22 Jahresgehälter für ein Eigenheim

WKNÖ-Präsident Wolfgang Ecker, Landesrat Jochen Danninger und  Wirtschaftsexperte Christian Helmenstein beim Gipfel

„Unmögliche“ Kredite

Aber nicht nur die hohen Preise an sich, auch die Finanzierung macht es Jungen schwer. Die FMA (Finanzmarktaufsicht) hatte die Regeln im August verschärft. Wer einen Kredit beantragen möchte, muss über 20 Prozent Eigenmittel verfügen, die Laufzeit darf maximal 35 Jahre betragen und die Kreditrate nicht mehr als 40 Prozent des monatlichen Nettoeinkommens ausmachen. „Der Erwerb von Wohneigentum wird somit für immer mehr Haushalte unleistbar. Dementsprechend sind die Neukreditvergaben im August auf das Niveau des Jahres 2014 eingebrochen“, analysiert Experte Helmenstein.

„Die Frage ist nicht, ob man ein Eigenheim finanzieren kann, sondern ob man einen Kredit bekommt. Wohnen aber muss man ja. Wenn die Situation so bleibt, wird es einen großen Bedarf an Mietwohnungen geben. Und die müssen erst gebaut werden“, so Baumeister und Innungsmeister-Stellvertreter Bau der WKNÖ Günther Lehner.

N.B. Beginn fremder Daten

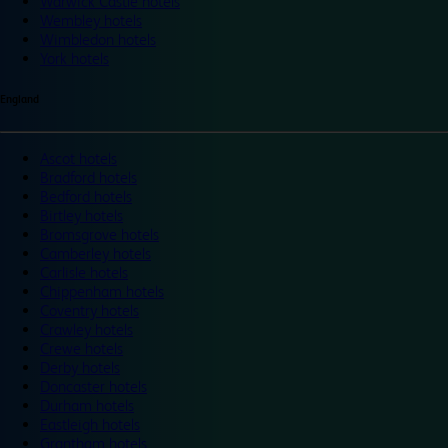
Warwick Castle hotels
Wembley hotels
Wimbledon hotels
York hotels
England
Ascot hotels
Bradford hotels
Bedford hotels
Birtley hotels
Bromsgrove hotels
Camberley hotels
Carlisle hotels
Chippenham hotels
Coventry hotels
Crawley hotels
Crewe hotels
Derby hotels
Doncaster hotels
Durham hotels
Eastleigh hotels
Grantham hotels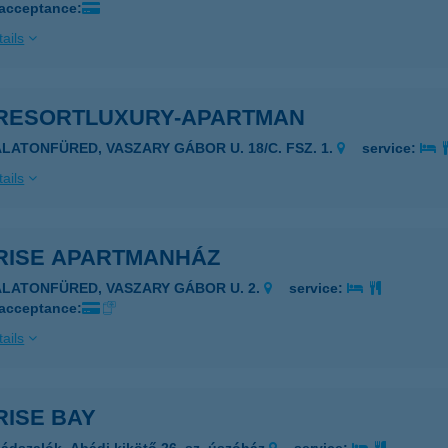
 acceptance:
ails
RESORTLUXURY-APARTMAN
ALATONFÜRED, VASZARY GÁBOR U. 18/C. FSZ. 1.
service:
ails
RISE APARTMANHÁZ
ALATONFÜRED, VASZARY GÁBOR U. 2.
service:
 acceptance:
ails
RISE BAY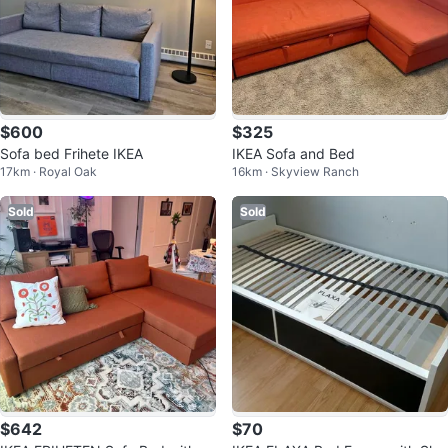
$600
$325
Sofa bed Frihete IKEA
IKEA Sofa and Bed
17km · Royal Oak
16km · Skyview Ranch
Sold
Sold
$642
$70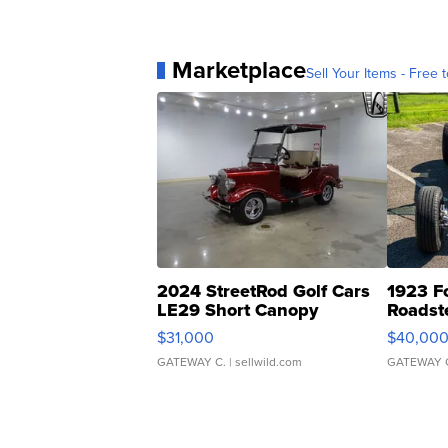
Marketplace
Sell Your Items - Free t
2024 StreetRod Golf Cars
1923 F
LE29 Short Canopy
Roadst
$31,000
$40,00
GATEWAY C.
| sellwild.com
GATEWAY 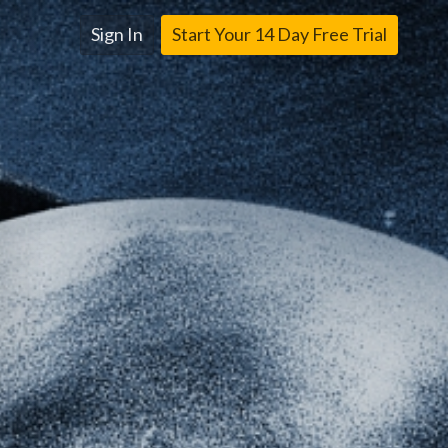
Sign In
Start Your 14 Day Free Trial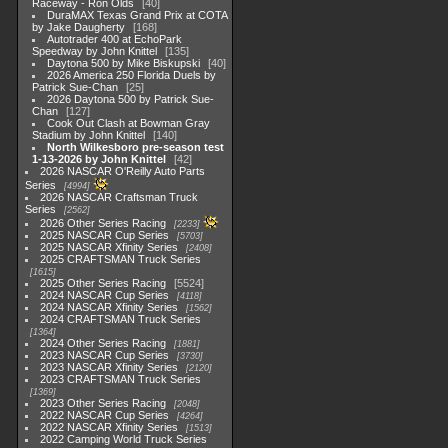
Raceway - Ron Olds
40
DuraMAX Texas Grand Prix at COTA
by Jake Daugherty
168
Autotrader 400 at EchoPark
Speedway by John Knittel
135
Daytona 500 by Mike Biskupski
40
2026 America 250 Florida Duels by
Patrick Sue-Chan
25
2026 Daytona 500 by Patrick Sue-
Chan
127
Cook Out Clash at Bowman Gray
Stadium by John Knittel
140
North Wilkesboro pre-season test
1-13-2026 by John Knittel
42
2026 NASCAR O'Reilly Auto Parts
Series
4994
2026 NASCAR Craftsman Truck
Series
2562
2026 Other Series Racing
2233
2025 NASCAR Cup Series
5703
2025 NASCAR Xfinity Series
2408
2025 CRAFTSMAN Truck Series
1615
2025 Other Series Racing
5524
2024 NASCAR Cup Series
4118
2024 NASCAR Xfinity Series
1562
2024 CRAFTSMAN Truck Series
1364
2024 Other Series Racing
1881
2023 NASCAR Cup Series
3730
2023 NASCAR Xfinity Series
2120
2023 CRAFTSMAN Truck Series
1369
2023 Other Series Racing
2048
2022 NASCAR Cup Series
4264
2022 NASCAR Xfinity Series
1513
2022 Camping World Truck Series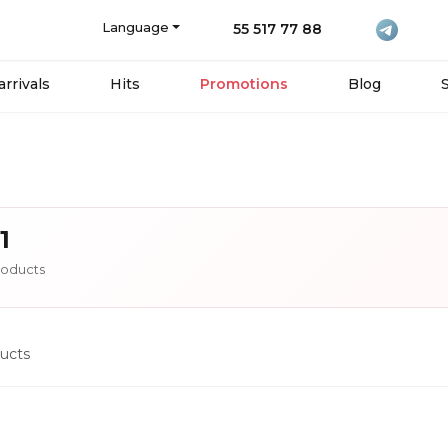
Language
55 517 77 88
rrivals
Hits
Promotions
Blog
1
oducts
ucts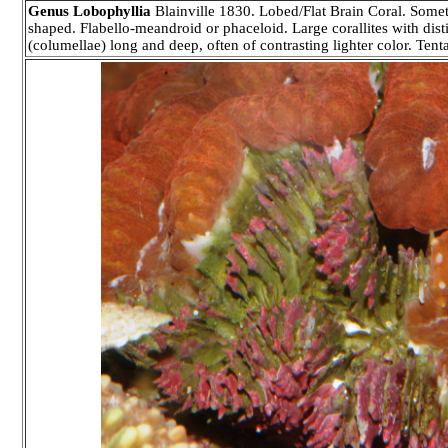
Genus Lobophyllia
Blainville 1830. Lobed/Flat Brain Coral. Somet
shaped. Flabello-meandroid or phaceloid. Large corallites with disti
(columellae) long and deep, often of contrasting lighter color. Tenta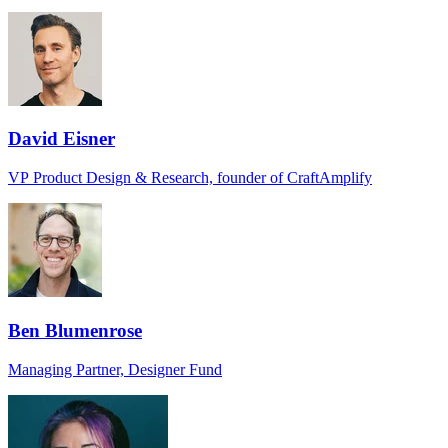
David Eisner
VP Product Design & Research, founder of CraftAmplify
Ben Blumenrose
Managing Partner, Designer Fund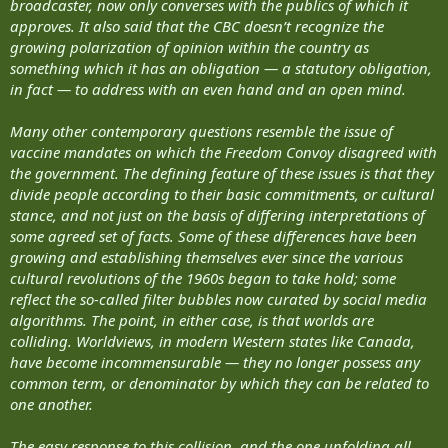
broadcaster, now only converses with the publics of which it
approves. It also said that the CBC doesn’t recognize the
growing polarization of opinion within the country as
something which it has an obligation — a statutory obligation,
in fact — to address with an even hand and an open mind.
Many other contemporary questions resemble the issue of
vaccine mandates on which the Freedom Convoy disagreed with
the government. The defining feature of these issues is that they
divide people according to their basic commitments, or cultural
stance, and not just on the basis of differing interpretations of
some agreed set of facts. Some of these differences have been
growing and establishing themselves ever since the various
cultural revolutions of the 1960s began to take hold; some
reflect the so-called filter bubbles now curated by social media
algorithms. The point, in either case, is that worlds are
colliding. Worldviews, in modern Western states like Canada,
have become incommensurable — they no longer possess any
common term, or denominator by which they can be related to
one another.
The easy response to this collision, and the one unfolding all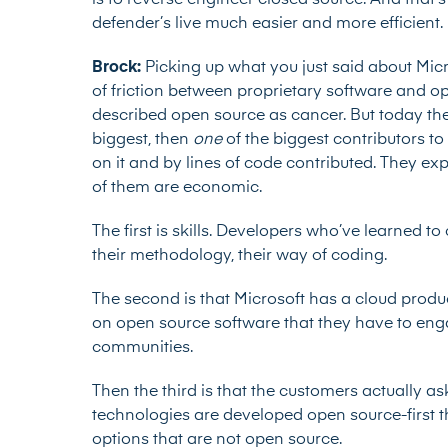
is to reverse engineer closed source. And that’s a
defender’s live much easier and more efficient
Brock:
Picking up what you just said about Micr
of friction between proprietary software and o
described
open source as cancer. But today they
biggest, then
one
of the biggest contributors t
on it and by lines of code contributed. They e
of them are economic.
The first is skills. Developers who’ve learned t
their methodology, their way of coding.
The second is that Microsoft has a cloud produc
on open source software that they have to engage
communities.
Then the third is that the customers actually a
technologies are developed open source-first t
options that are not open source.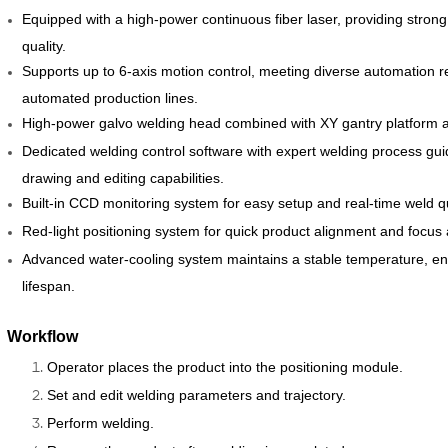
Equipped with a high-power continuous fiber laser, providing strong
quality.
Supports up to 6-axis motion control, meeting diverse automation r
automated production lines.
High-power galvo welding head combined with XY gantry platform al
Dedicated welding control software with expert welding process gui
drawing and editing capabilities.
Built-in CCD monitoring system for easy setup and real-time weld qu
Red-light positioning system for quick product alignment and focus 
Advanced water-cooling system maintains a stable temperature, en
lifespan.
Workflow
Operator places the product into the positioning module.
Set and edit welding parameters and trajectory.
Perform welding.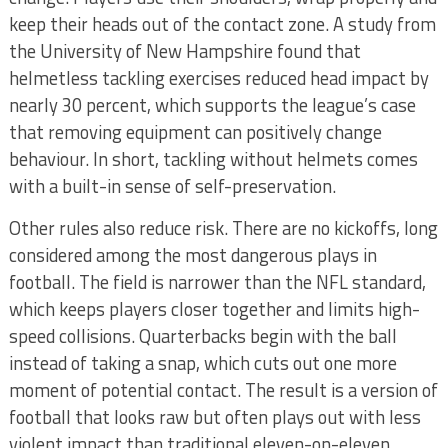
keep their heads out of the contact zone. A study from
the University of New Hampshire found that
helmetless tackling exercises reduced head impact by
nearly 30 percent, which supports the league’s case
that removing equipment can positively change
behaviour. In short, tackling without helmets comes
with a built-in sense of self-preservation.
Other rules also reduce risk. There are no kickoffs, long
considered among the most dangerous plays in
football. The field is narrower than the NFL standard,
which keeps players closer together and limits high-
speed collisions. Quarterbacks begin with the ball
instead of taking a snap, which cuts out one more
moment of potential contact. The result is a version of
football that looks raw but often plays out with less
violent impact than traditional eleven-on-eleven.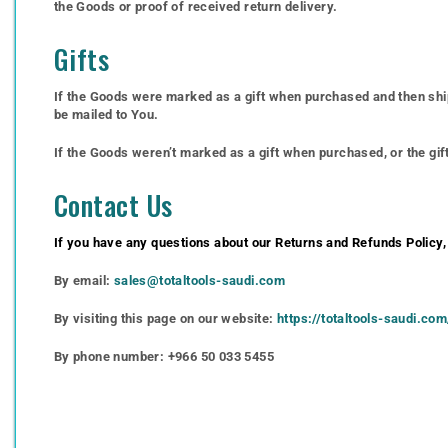
the Goods or proof of received return delivery.
Gifts
If the Goods were marked as a gift when purchased and then shipped
be mailed to You.
If the Goods weren’t marked as a gift when purchased, or the gift 
Contact Us
If you have any questions about our Returns and Refunds Policy,
By email:
sales@totaltools-saudi.com
By visiting this page on our website:
https://totaltools-saudi.co
By phone number: +966 50 033 5455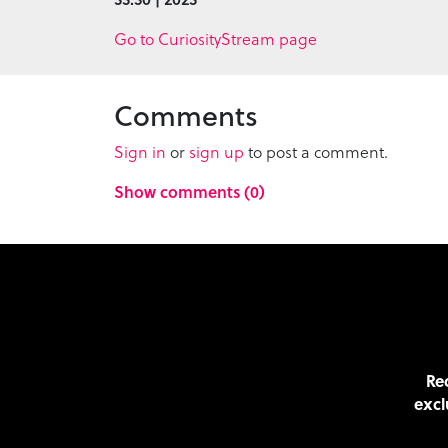
Go to CuriosityStream page
Comments
Sign in
or
sign up
to post a comment.
Show comments (0)
Rec
excl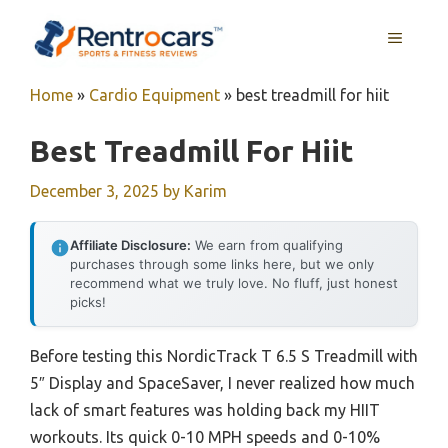
Skip
MENU
to
content
Home
»
Cardio Equipment
»
best treadmill for hiit
Best Treadmill For Hiit
December 3, 2025
by
Karim
Affiliate Disclosure:
We earn from qualifying
purchases through some links here, but we only
recommend what we truly love. No fluff, just honest
picks!
Before testing this NordicTrack T 6.5 S Treadmill with
5″ Display and SpaceSaver, I never realized how much
lack of smart features was holding back my HIIT
workouts. Its quick 0-10 MPH speeds and 0-10%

Der deutliche Rückgang der Kreditvergaben ist für Landesrat Danninger Anlass für Appelle an FMA und Bundesregierung: „Wir halten die FMA-Richtlinie für unverhältnismäßig, weil sie für viele Menschen viel zu hohe Hürden aufbaut und so jungen Familien die Möglichkeit auf ein Eigenheim nimmt und damit gleichzeitig die regionale Bauwirtschaft um mögliche Aufträge umfällt“.

„Damit Eigentum auch in Zukunft leistbar bleibt, muss an vielen Rädchen gedreht werden“, sagt WKNÖ–Präsident Wolfgang Ecker und fordert die Wiedereinführung des Absetzbetrages für Wohnraumschaffungsprojekte.

„Durch ein gebautes Einfamilienhaus werden nicht nur 2,7 Jobs pro Jahr geschaffen, sondern auch eine Wertschöpfung von 511.200 Euro generiert. Dazu kommen Renovierungen und Restaurierungen von bestehenden Häusern. Leistbares Eigenheim ist daher wichtig für die regionale Wertschöpfung und eine aktive Bauwirtschaft“.